The BFE is the level that flood waters could rise to during a flood event. Click here to find the BFE for your community. If your community’s BFE isn’t available, the Federal Emergency Management Administration (FEMA) suggests consulting a floodplain administrator in your area for more information.
The FEMA flood map service also includes broader information about what flood zone you’re in. There are a number of different risk areas, but they’re generally broken up into three distinct categories: high-risk areas, moderate- to low-risk areas, and undetermined areas.
High-risk areas - A high-risk flood zone or Special Flood Hazard Area has at least a 1% chance of flooding each year. Homeowners in these areas with a federally regulated or insured mortgage are required to buy flood insurance. If by chance you have a nonconforming/unregulated mortgage that doesn’t have the flood insurance requirement, you’re going to want coverage anyway. Homes in high-risk flood zones have a 1 in 4 chance of flooding over the course of a 30-year mortgage, according to FEMA.
Moderate- to low-risk areas - Moderate to low-risk areas have less than a 1% chance of flooding each year, but the possibility is still there. Federally-regulated lenders can’t require flood insurance in these areas, but it’s still highly recommended.
Undetermined-risk areas - These are areas that haven’t been mapped out by FEMA. This creates a degree of uncertainty around the home’s risk, for both residents and insurance companies. If you live in an undetermined risk area, consult your lender or local floodplain administrator for more information about flood risk in the community.
Flood insurance can be prohibitively expensive in the most high-risk areas, so if you’re wondering how you can minimize or opt out of flood insurance requirements, you’re probably not alone. Fortunately, there are a few things you can do to lower the cost of coverage or potentially become exempt from flood insurance requirements.

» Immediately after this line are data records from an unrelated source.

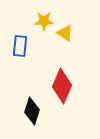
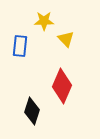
yellow triangle: moved 1 px right, 6 px down; rotated 12 degrees clockwise
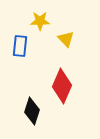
yellow star: moved 4 px left
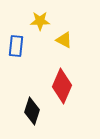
yellow triangle: moved 2 px left, 1 px down; rotated 18 degrees counterclockwise
blue rectangle: moved 4 px left
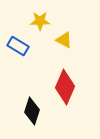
blue rectangle: moved 2 px right; rotated 65 degrees counterclockwise
red diamond: moved 3 px right, 1 px down
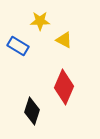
red diamond: moved 1 px left
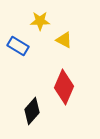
black diamond: rotated 24 degrees clockwise
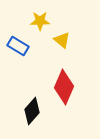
yellow triangle: moved 2 px left; rotated 12 degrees clockwise
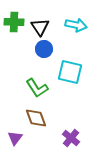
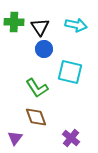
brown diamond: moved 1 px up
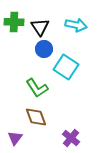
cyan square: moved 4 px left, 5 px up; rotated 20 degrees clockwise
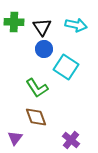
black triangle: moved 2 px right
purple cross: moved 2 px down
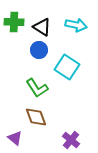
black triangle: rotated 24 degrees counterclockwise
blue circle: moved 5 px left, 1 px down
cyan square: moved 1 px right
purple triangle: rotated 28 degrees counterclockwise
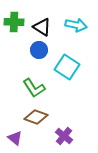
green L-shape: moved 3 px left
brown diamond: rotated 50 degrees counterclockwise
purple cross: moved 7 px left, 4 px up
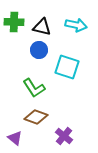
black triangle: rotated 18 degrees counterclockwise
cyan square: rotated 15 degrees counterclockwise
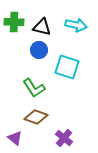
purple cross: moved 2 px down
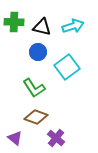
cyan arrow: moved 3 px left, 1 px down; rotated 30 degrees counterclockwise
blue circle: moved 1 px left, 2 px down
cyan square: rotated 35 degrees clockwise
purple cross: moved 8 px left
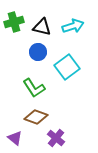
green cross: rotated 18 degrees counterclockwise
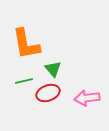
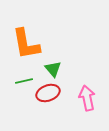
pink arrow: rotated 85 degrees clockwise
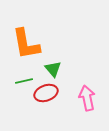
red ellipse: moved 2 px left
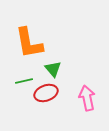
orange L-shape: moved 3 px right, 1 px up
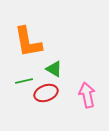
orange L-shape: moved 1 px left, 1 px up
green triangle: moved 1 px right; rotated 18 degrees counterclockwise
pink arrow: moved 3 px up
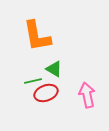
orange L-shape: moved 9 px right, 6 px up
green line: moved 9 px right
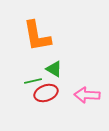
pink arrow: rotated 75 degrees counterclockwise
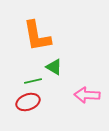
green triangle: moved 2 px up
red ellipse: moved 18 px left, 9 px down
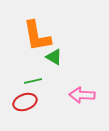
green triangle: moved 10 px up
pink arrow: moved 5 px left
red ellipse: moved 3 px left
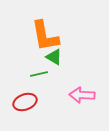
orange L-shape: moved 8 px right
green line: moved 6 px right, 7 px up
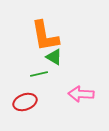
pink arrow: moved 1 px left, 1 px up
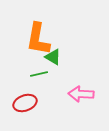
orange L-shape: moved 7 px left, 3 px down; rotated 20 degrees clockwise
green triangle: moved 1 px left
red ellipse: moved 1 px down
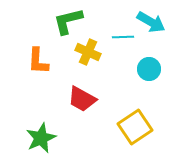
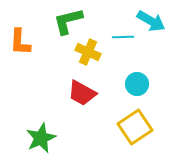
cyan arrow: moved 1 px up
orange L-shape: moved 18 px left, 19 px up
cyan circle: moved 12 px left, 15 px down
red trapezoid: moved 6 px up
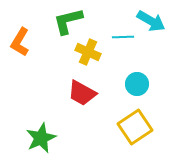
orange L-shape: rotated 28 degrees clockwise
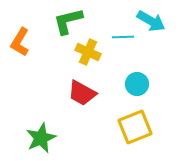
yellow square: rotated 12 degrees clockwise
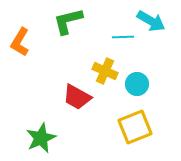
yellow cross: moved 17 px right, 19 px down
red trapezoid: moved 5 px left, 4 px down
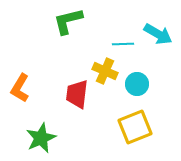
cyan arrow: moved 7 px right, 13 px down
cyan line: moved 7 px down
orange L-shape: moved 46 px down
red trapezoid: moved 3 px up; rotated 68 degrees clockwise
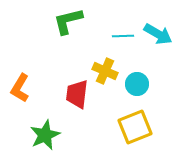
cyan line: moved 8 px up
green star: moved 4 px right, 3 px up
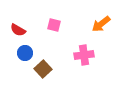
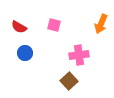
orange arrow: rotated 30 degrees counterclockwise
red semicircle: moved 1 px right, 3 px up
pink cross: moved 5 px left
brown square: moved 26 px right, 12 px down
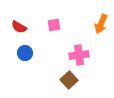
pink square: rotated 24 degrees counterclockwise
brown square: moved 1 px up
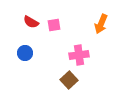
red semicircle: moved 12 px right, 5 px up
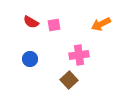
orange arrow: rotated 42 degrees clockwise
blue circle: moved 5 px right, 6 px down
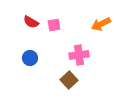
blue circle: moved 1 px up
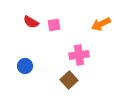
blue circle: moved 5 px left, 8 px down
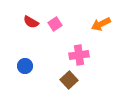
pink square: moved 1 px right, 1 px up; rotated 24 degrees counterclockwise
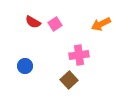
red semicircle: moved 2 px right
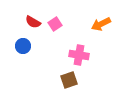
pink cross: rotated 18 degrees clockwise
blue circle: moved 2 px left, 20 px up
brown square: rotated 24 degrees clockwise
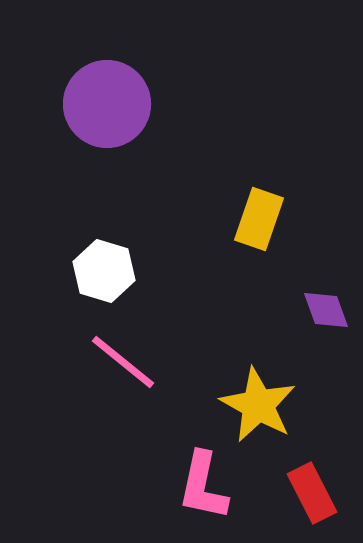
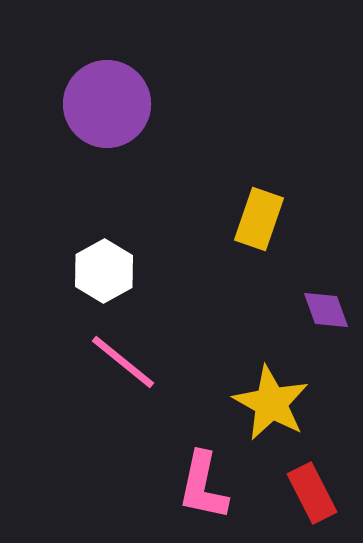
white hexagon: rotated 14 degrees clockwise
yellow star: moved 13 px right, 2 px up
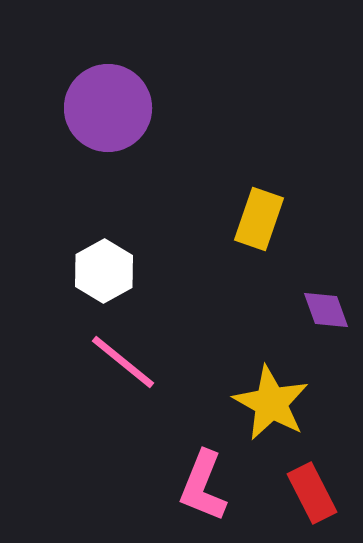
purple circle: moved 1 px right, 4 px down
pink L-shape: rotated 10 degrees clockwise
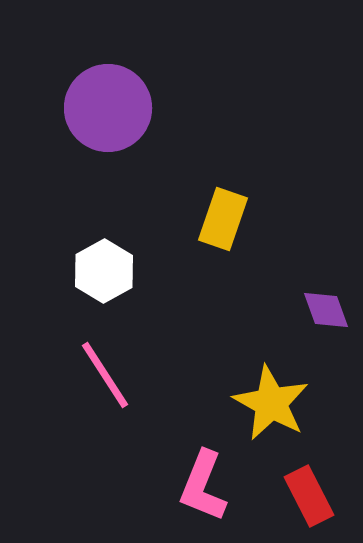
yellow rectangle: moved 36 px left
pink line: moved 18 px left, 13 px down; rotated 18 degrees clockwise
red rectangle: moved 3 px left, 3 px down
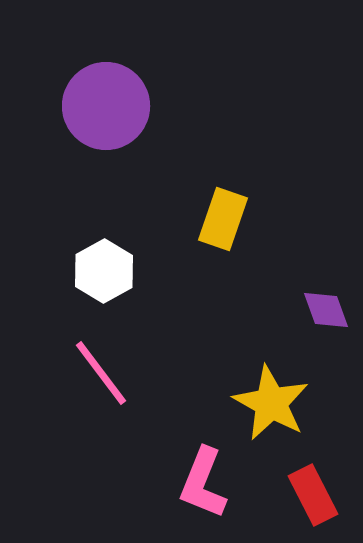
purple circle: moved 2 px left, 2 px up
pink line: moved 4 px left, 2 px up; rotated 4 degrees counterclockwise
pink L-shape: moved 3 px up
red rectangle: moved 4 px right, 1 px up
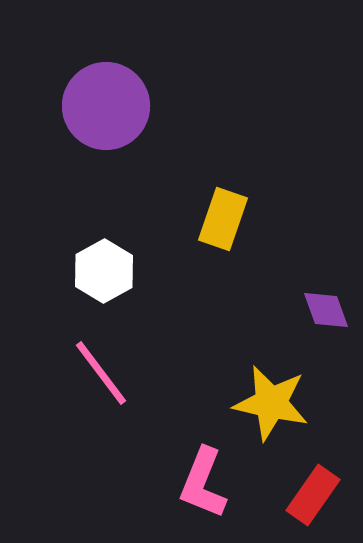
yellow star: rotated 16 degrees counterclockwise
red rectangle: rotated 62 degrees clockwise
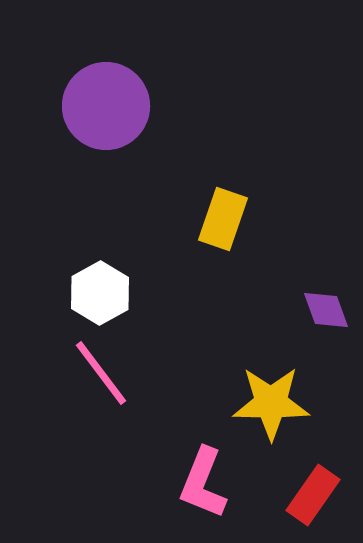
white hexagon: moved 4 px left, 22 px down
yellow star: rotated 12 degrees counterclockwise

If you believe the NFIP incorrectly determined that your home was in a Special Flood Hazard Area, you can submit an application to FEMA to request a change in flood zone designation.
Once FEMA reviews the request, they will issue a response either denying or accepting the map change request, also known as a Letter of Map Amendment (LOMA). If the map revision is approved, be sure to show this document to your lender to have the flood insurance requirement removed.
As we touched on earlier, private flood insurance is often cheaper than NFIP coverage, not to mention the coverage itself is superior. If you’re looking for cheaper insurance alternatives, your best bet as always is to re-shop your insurance.
If you have a government-backed or conventional mortgage on your home, your lender is typically required by law to require flood insurance. That isn’t the case, however, with home loans that aren’t required to meet Fannie and Freddie guidelines, or nonconforming mortgages.
If you’re looking for a mortgage with less strict standards and insurance requirements, or you’re planning on refinancing anyway, look into a nonconforming mortgage with a private lender.
Mortgage lenders have a financial interest in protecting your property from catastrophic events, including tornadoes, wildfires, and flooding. While just about every lender requires homeowners insurance, flood insurance is usually only mandatory if your home is in a high-risk flood zone.
A flood insurance policy through the NFIP costs around $700 annually, but the cost of your own policy will depend on which flood zone you’re in and the BFE of your property.
Short term, your best bet may be to shop around and check prices with private flood insurers. Long term, consider retrofitting your home. Raising your home’s elevation or moving systems and utilities (like water heaters, electrical and plumbing) above the BFE can all result in lower rates. Filling in crawl spaces and basements can also lead to lower flood insurance premiums.